Uncle told me a story, a French folk tale, the day he gave me the rock. A long time ago, a princess told the king, “I love you as much as I love salt.” Believing it to be an insult, the king banished his daughter from his kingdom. But after a long time, the king realized the value of salt and the depth of his daughter’s love for him. I smiled ruefully. Was it because, as a grown woman, it felt pointless to talk about things like this with Uncle? Or was it because I already knew what Uncle was trying to say? I said, So, Uncle, you love me as much as you do salt? in an attempt to make him laugh. But Uncle didn’t crack a smile. We were thinking of the same person, our faces rigid. I wished I had pockets full of funny stories, but all I had was a knife.

Uncle had gone to Spain on a two-month-long honeymoon. The day after he gave me the salt, he was admitted to a hospital in Icheon, in Gyeonggi Province. It was his decision, but it had taken a long time for him to reach it. Sometimes I’m afraid I won’t remember her name, Uncle said, his voice choked. She was once my aunt—it was unbelievable that he sometimes forgot what her name was. Uncle suffered from Korsakoff’s syndrome, brought on by alcoholism.

The rock salt isn’t getting any smaller.

One morning after a rainy night, I stand by the window, staring at the white crystals on the rock, then call in to take the day off and board the bus to Icheon. Uncle doesn’t like it when I visit, but it’s my duty as his guardian, as recorded on the hospital forms. Will he feel a little better if I tell him there’s no such thing as dead salt, that his beliefs are wrong? As we merge onto Jungbu Highway, the raindrops, mixed with snow pellets, slash across the windshield.

Uncle’s the one who told me that salt wasn’t just a mineral, but Chef’s the one who taught me salt’s abilities.
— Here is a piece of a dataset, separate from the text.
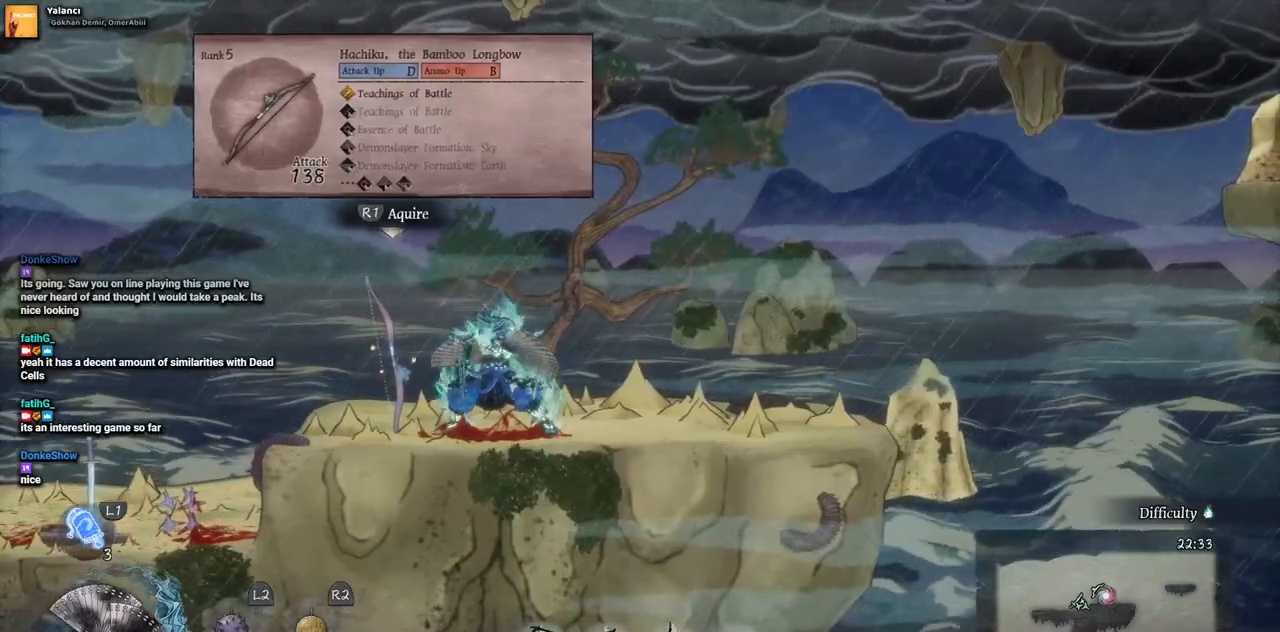
Gameplay with a controller (PlayStation layout); each line is a JSON object with the inputs held at the frame after it. "events" lists button and stick changes between this image and that frame as [ms after this image, input, new state], when the widget could be followed in between. Not read: L1 L3 R1 R2.
{"buttons": ["DPAD_RIGHT"], "left_stick": "center", "right_stick": "center", "events": [[33, "DPAD_RIGHT", "down"]]}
Salt retains vegetables’ vivid colors when parboiling, removes astringency from salad greens, freezes ice cream, quickly cools boiling water, maintains the freshness of cut flowers, removes stains on clothing, alleviates pain in your neck, is an ingredient in soap. But the most important thing salt can do is cure fish and meat. Without salt, they’re the first to go bad. During the salt-curing class, Chef brought out a small, oily herring with a single dorsal fin and a split tail. The herring is washed, its stomach is sliced, its innards removed. It’s washed again, then a fistful of salt is sprinkled all over it. When moisture breaks through the surface, the tail of the fish is grabbed and it’s shaken in the air once, followed by another liberal sprinkling of salt. No matter how much herring you have, all of this must be done in half a day. Herring is oily, so you can maintain its freshness only if you salt it within two days of capture. Since it has to go through distribution channels, once you have a herring in your hands, the first thing you have to do is quickly salt it. Salt is a blessing as well as an instrument that supposedly wards off evil, used in a ceremony where one places a grain of it on a baby’s tongue. If cooks are given a not-so-stellar ingredient, first they salt it, then they figure out what to do with it.

During my stint at Won’s Kitchen, I made food for photographic purposes, to accompany interviews with newspapers and magazines. I was often asked which ingredient I most cherished, and every time I would open the wine cooler next to my oversized refrigerator and show them. When we built this kitchen, we’d poured our hearts and souls into the U-shaped marble counter with a hole cut in the middle, through which I could sweep in garbage—but the items I chose with the most deliberation were the fridge and the wine cooler. They were also the most expensive. I kept my salt in that wine cooler.